California’s economy is the biggest among the U.S. states and is the ninth-largest in the world, ahead of India, Canada, Russia and Spain.

Obama has been courting support from both Hollywood and the California tech sector as the election year is underway. He is expected to raise $8 million in six fundraising events in California – the first was in Los Angeles on Wednesday night – plus two in the Seattle area on Friday.

“OBUMMER”

About 100 protesters ranging from conservative Republicans to ardent environmentalists gathered on Thursday evening outside one of Obama’s San Francisco fundraisers.
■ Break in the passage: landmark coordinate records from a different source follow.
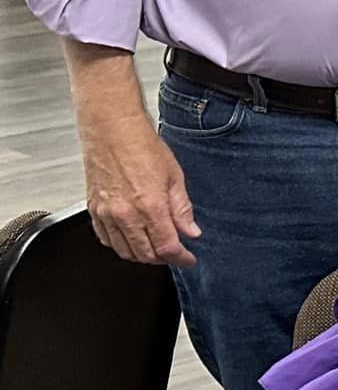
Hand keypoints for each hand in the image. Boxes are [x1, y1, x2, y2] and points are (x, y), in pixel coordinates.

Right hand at [79, 105, 199, 265]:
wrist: (112, 130)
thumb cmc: (142, 147)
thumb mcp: (174, 177)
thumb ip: (183, 209)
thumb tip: (191, 231)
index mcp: (150, 206)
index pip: (167, 248)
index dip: (181, 258)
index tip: (189, 258)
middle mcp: (126, 214)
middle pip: (146, 255)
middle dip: (164, 259)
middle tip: (175, 253)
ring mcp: (107, 214)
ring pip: (124, 251)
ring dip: (142, 256)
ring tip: (156, 249)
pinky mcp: (94, 210)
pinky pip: (105, 239)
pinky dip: (120, 246)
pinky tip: (131, 240)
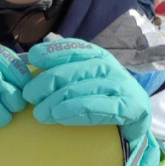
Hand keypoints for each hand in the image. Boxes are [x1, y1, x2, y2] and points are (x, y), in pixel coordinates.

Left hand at [22, 38, 158, 165]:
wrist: (136, 122)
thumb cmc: (104, 98)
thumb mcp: (86, 78)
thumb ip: (66, 63)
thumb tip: (43, 44)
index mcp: (99, 56)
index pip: (75, 48)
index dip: (53, 51)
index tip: (32, 57)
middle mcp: (111, 67)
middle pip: (75, 69)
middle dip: (48, 81)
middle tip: (28, 95)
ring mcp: (122, 86)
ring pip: (83, 88)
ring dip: (57, 100)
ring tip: (39, 113)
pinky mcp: (130, 106)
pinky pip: (98, 107)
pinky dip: (76, 110)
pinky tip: (58, 115)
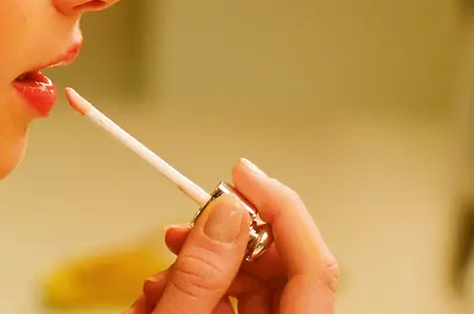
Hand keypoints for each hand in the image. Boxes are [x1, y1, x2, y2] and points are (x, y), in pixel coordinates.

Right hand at [127, 159, 338, 313]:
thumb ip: (201, 274)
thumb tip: (226, 213)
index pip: (313, 265)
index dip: (282, 208)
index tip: (245, 173)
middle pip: (278, 268)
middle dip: (226, 239)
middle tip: (189, 224)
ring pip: (250, 282)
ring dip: (200, 265)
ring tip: (160, 272)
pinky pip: (231, 302)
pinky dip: (196, 287)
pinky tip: (160, 292)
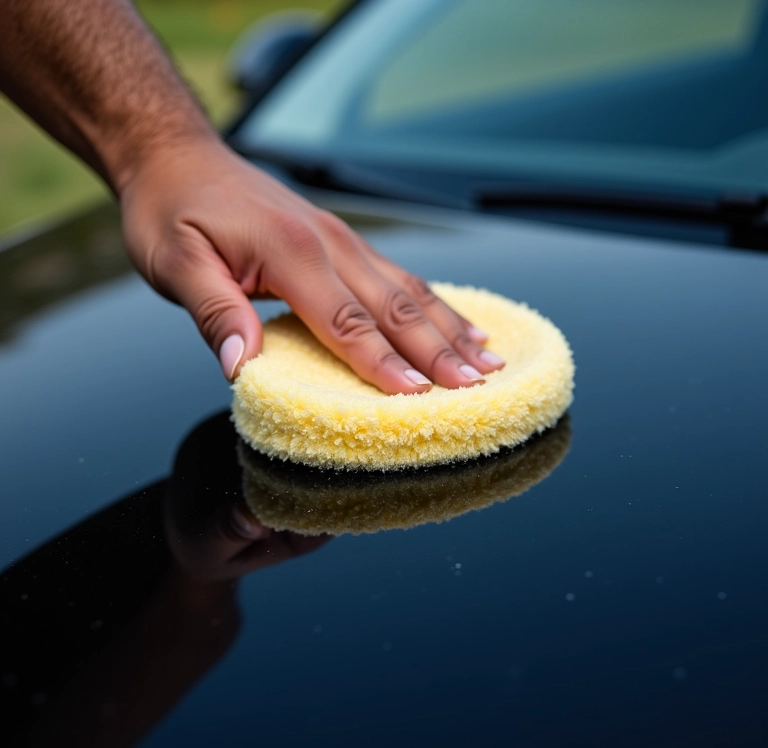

Some held signs that included “OMG – Obama Must Go” and “There Is No Hope And No Change,” a throwback to his 2008 slogan.

Ray Sarakaitis, a 71 year-old Tea Party activist, said he had one goal for the November 6 election. “What we’d like to see is Obama’s reign end at the end of his term,” he said outside the reception for 2,500 people, where tickets started at $100.

The Tea Party movement is a loose-knit, grassroots organization pressuring for smaller government and less taxation.

Earlier on Thursday, in Corona Del Mar, a coastal town south of Los Angeles, critics greeted the presidential motorcade with signs reading “Evict Obummer,” “Protect Religious Freedom” and “Gas Prices Up 91 Percent Under Obama.”

The president attended a fundraising breakfast there where 125 supporters contributed at least $2,500. He told them that “naturally” some of the excitement that infused his 2008 White House run had dissipated, but said it was still vital his backers mobilize ahead of the November vote.

“If anything, it’s more urgent and we have to be more determined and more energized and work even harder. And if we do, we’re going to have four and a half more years to change America,” he said.

Joe Goldman, a 22-year-old law student at the University of San Francisco, said he supported Obama but was disappointed the president hadn’t been able to act more decisively in his first term.

“If his administration took bolder action in the beginning, we would have seen a faster path of recovery,” he said before Obama’s arrival in San Francisco. “When it comes to education and economic policy, the president is steering us in the right direction, but it takes time.”